_YOUR TASK:_ What the task needs is the data below, written out verbatim.

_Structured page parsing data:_
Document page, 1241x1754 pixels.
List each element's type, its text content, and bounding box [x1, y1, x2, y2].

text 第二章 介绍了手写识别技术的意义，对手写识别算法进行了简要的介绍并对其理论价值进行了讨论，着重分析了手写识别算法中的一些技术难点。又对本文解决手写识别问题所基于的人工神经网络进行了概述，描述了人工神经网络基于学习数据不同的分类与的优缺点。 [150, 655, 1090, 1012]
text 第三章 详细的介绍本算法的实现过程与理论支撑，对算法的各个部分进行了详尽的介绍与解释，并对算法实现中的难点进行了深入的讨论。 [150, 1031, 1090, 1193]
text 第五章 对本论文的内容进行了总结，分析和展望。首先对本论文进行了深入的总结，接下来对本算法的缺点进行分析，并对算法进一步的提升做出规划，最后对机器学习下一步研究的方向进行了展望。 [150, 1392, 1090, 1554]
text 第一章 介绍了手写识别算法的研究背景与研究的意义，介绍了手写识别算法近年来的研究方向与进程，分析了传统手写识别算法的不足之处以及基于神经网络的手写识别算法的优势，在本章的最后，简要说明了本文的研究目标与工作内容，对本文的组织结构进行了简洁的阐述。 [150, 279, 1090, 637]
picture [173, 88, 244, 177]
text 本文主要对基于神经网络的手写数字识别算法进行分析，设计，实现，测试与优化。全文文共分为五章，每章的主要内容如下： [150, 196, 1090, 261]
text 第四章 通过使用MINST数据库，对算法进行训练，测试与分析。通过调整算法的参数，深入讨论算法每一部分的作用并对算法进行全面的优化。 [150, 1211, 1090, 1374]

_RESULT OF THE TASK:_
Document page, 1241x1754 pixels.
List each element's type, its text content, and bounding box [x1, y1, x2, y2].

text 第二章 介绍了手写识别技术的意义，对手写识别算法进行了简要的介绍并对其理论价值进行了讨论，着重分析了手写识别算法中的一些技术难点。又对本文解决手写识别问题所基于的人工神经网络进行了概述，描述了人工神经网络基于学习数据不同的分类与的优缺点。 [150, 655, 1090, 1012]
text 第三章 详细的介绍本算法的实现过程与理论支撑，对算法的各个部分进行了详尽的介绍与解释，并对算法实现中的难点进行了深入的讨论。 [150, 1031, 1090, 1193]
text 第五章 对本论文的内容进行了总结，分析和展望。首先对本论文进行了深入的总结，接下来对本算法的缺点进行分析，并对算法进一步的提升做出规划，最后对机器学习下一步研究的方向进行了展望。 [150, 1392, 1090, 1554]
text 第一章 介绍了手写识别算法的研究背景与研究的意义，介绍了手写识别算法近年来的研究方向与进程，分析了传统手写识别算法的不足之处以及基于神经网络的手写识别算法的优势，在本章的最后，简要说明了本文的研究目标与工作内容，对本文的组织结构进行了简洁的阐述。 [150, 279, 1090, 637]
picture [173, 88, 244, 177]
text 本文主要对基于神经网络的手写数字识别算法进行分析，设计，实现，测试与优化。全文文共分为五章，每章的主要内容如下： [150, 196, 1090, 261]
text 第四章 通过使用MINST数据库，对算法进行训练，测试与分析。通过调整算法的参数，深入讨论算法每一部分的作用并对算法进行全面的优化。 [150, 1211, 1090, 1374]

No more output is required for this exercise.